46. Les demandes de la société Skin'Up fondées sur les pratiques commerciales trompeuses sont donc rejetées.
47. Partie perdante au sens de l'article 696 du code de procédure civile, la société Skin'up supportera les dépens et sera condamnée à payer à la société Lanaform la somme de 60.000 euros par application des dispositions de l'article 700 du code de procédure civile.

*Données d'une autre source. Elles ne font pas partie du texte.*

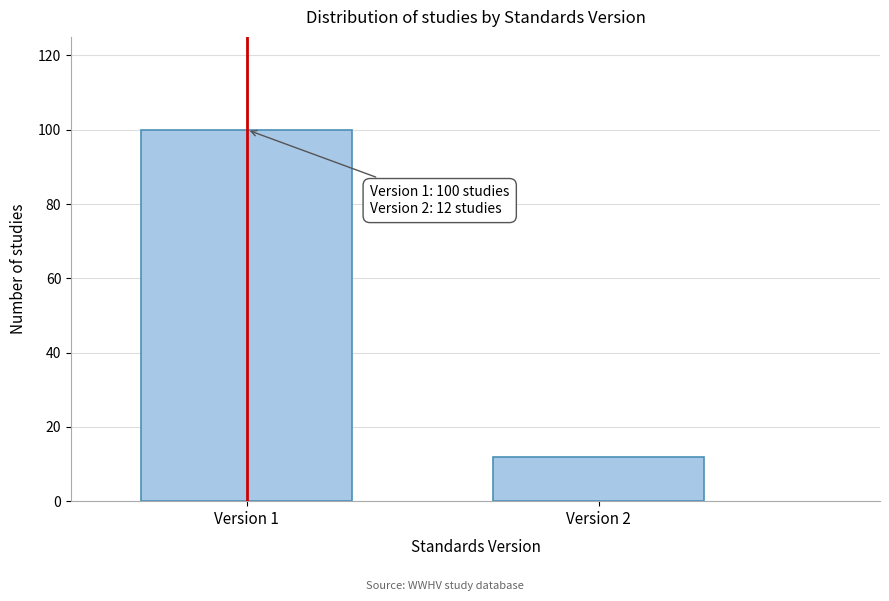

Reading left to right, what are all the values shown in this chart?

100	12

48. Nécessaire et compatible avec la nature de la décision, il y a lieu d'en ordonner l'exécution provisoire conformément aux dispositions de l'article 515 du code de procédure civile dans sa version applicable au présent litige eu égard à la date de l'assignation, sauf en ce qui concerne la transcription au RNB (article L. 613-27 du code de la propriété intellectuelle).
PAR CES MOTIFS,
LE TRIBUNAL,
DÉCLARE NULLES les revendications 1, 7 et 8 du brevet français FR 2 999 613 de la société Skin'Up;
DIT que la présente décision, une fois passée en force de chose jugée, sera transmise à l'INPI, à l'initiative de la partie la plus diligente aux fins d'inscription au registre national des brevets ;
REJETTE les demandes de la société Skin'Up fondées sur la contrefaçon du brevet FR 2 999 613 et sur des pratiques commerciales trompeuses ;
CONDAMNE la société Skin'Up aux dépens ;
CONDAMNE la société Skin'Up à payer à la société Lanaform la somme de 60 000 par application des dispositions de l'article 700 du code de procédure civile ;
ORDONNE l'exécution provisoire de la présente décision sauf en ce qui concerne la transcription au RNB.
Fait et jugé à Paris le 25 mai 2023.